TASK DIRECTIONS
Transcribe the following entries word for word. End with the line where "carcinoma (high-grade) stained" appears.

= = = =

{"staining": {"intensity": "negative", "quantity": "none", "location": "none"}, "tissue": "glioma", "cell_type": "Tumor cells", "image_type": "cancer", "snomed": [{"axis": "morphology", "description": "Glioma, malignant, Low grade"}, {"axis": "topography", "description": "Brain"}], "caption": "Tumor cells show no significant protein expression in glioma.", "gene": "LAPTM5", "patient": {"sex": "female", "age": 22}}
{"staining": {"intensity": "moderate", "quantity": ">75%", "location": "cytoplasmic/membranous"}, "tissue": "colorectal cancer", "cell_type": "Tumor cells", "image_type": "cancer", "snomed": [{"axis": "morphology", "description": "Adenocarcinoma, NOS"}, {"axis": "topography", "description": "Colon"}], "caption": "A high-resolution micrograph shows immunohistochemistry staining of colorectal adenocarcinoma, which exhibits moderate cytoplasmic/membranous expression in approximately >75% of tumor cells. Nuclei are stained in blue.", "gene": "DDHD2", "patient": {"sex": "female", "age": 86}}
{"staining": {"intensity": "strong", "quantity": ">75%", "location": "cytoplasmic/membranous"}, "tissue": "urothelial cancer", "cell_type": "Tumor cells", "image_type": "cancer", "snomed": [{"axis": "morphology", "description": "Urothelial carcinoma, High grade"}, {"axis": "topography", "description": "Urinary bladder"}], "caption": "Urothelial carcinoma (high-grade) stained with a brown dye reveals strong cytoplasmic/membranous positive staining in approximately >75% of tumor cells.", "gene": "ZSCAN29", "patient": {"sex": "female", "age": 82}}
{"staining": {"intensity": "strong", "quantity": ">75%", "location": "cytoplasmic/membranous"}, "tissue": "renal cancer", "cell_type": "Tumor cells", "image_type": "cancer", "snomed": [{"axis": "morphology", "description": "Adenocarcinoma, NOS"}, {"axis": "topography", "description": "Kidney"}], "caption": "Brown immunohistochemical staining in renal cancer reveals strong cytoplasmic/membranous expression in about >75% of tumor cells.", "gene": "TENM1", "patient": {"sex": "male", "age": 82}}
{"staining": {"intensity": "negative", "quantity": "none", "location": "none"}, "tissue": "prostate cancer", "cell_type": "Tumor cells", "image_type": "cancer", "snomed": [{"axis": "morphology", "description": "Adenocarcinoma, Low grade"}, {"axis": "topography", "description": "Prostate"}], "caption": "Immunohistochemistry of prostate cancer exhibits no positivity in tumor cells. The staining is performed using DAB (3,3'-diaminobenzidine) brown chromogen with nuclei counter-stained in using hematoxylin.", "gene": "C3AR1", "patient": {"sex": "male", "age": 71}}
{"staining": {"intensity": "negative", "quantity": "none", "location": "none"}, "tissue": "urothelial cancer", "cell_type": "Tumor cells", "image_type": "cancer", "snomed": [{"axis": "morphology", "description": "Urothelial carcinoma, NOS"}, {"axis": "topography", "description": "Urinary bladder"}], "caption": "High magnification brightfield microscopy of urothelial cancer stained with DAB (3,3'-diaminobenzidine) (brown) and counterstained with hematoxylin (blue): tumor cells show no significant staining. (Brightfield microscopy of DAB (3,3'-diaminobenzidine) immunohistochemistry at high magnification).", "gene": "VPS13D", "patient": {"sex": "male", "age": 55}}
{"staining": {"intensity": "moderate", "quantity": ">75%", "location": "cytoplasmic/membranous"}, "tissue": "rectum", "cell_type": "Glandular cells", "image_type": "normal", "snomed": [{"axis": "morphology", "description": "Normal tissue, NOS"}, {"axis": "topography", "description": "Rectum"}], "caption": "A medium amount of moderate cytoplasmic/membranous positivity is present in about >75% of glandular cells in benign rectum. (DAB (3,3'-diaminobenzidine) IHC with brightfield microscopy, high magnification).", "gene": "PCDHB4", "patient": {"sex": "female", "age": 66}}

= = = =

RESPONSE TO THE TASK
{"staining": {"intensity": "negative", "quantity": "none", "location": "none"}, "tissue": "glioma", "cell_type": "Tumor cells", "image_type": "cancer", "snomed": [{"axis": "morphology", "description": "Glioma, malignant, Low grade"}, {"axis": "topography", "description": "Brain"}], "caption": "Tumor cells show no significant protein expression in glioma.", "gene": "LAPTM5", "patient": {"sex": "female", "age": 22}}
{"staining": {"intensity": "moderate", "quantity": ">75%", "location": "cytoplasmic/membranous"}, "tissue": "colorectal cancer", "cell_type": "Tumor cells", "image_type": "cancer", "snomed": [{"axis": "morphology", "description": "Adenocarcinoma, NOS"}, {"axis": "topography", "description": "Colon"}], "caption": "A high-resolution micrograph shows immunohistochemistry staining of colorectal adenocarcinoma, which exhibits moderate cytoplasmic/membranous expression in approximately >75% of tumor cells. Nuclei are stained in blue.", "gene": "DDHD2", "patient": {"sex": "female", "age": 86}}
{"staining": {"intensity": "strong", "quantity": ">75%", "location": "cytoplasmic/membranous"}, "tissue": "urothelial cancer", "cell_type": "Tumor cells", "image_type": "cancer", "snomed": [{"axis": "morphology", "description": "Urothelial carcinoma, High grade"}, {"axis": "topography", "description": "Urinary bladder"}], "caption": "Urothelial carcinoma (high-grade) stained with a brown dye reveals strong cytoplasmic/membranous positive staining in approximately >75% of tumor cells.", "gene": "ZSCAN29", "patient": {"sex": "female", "age": 82}}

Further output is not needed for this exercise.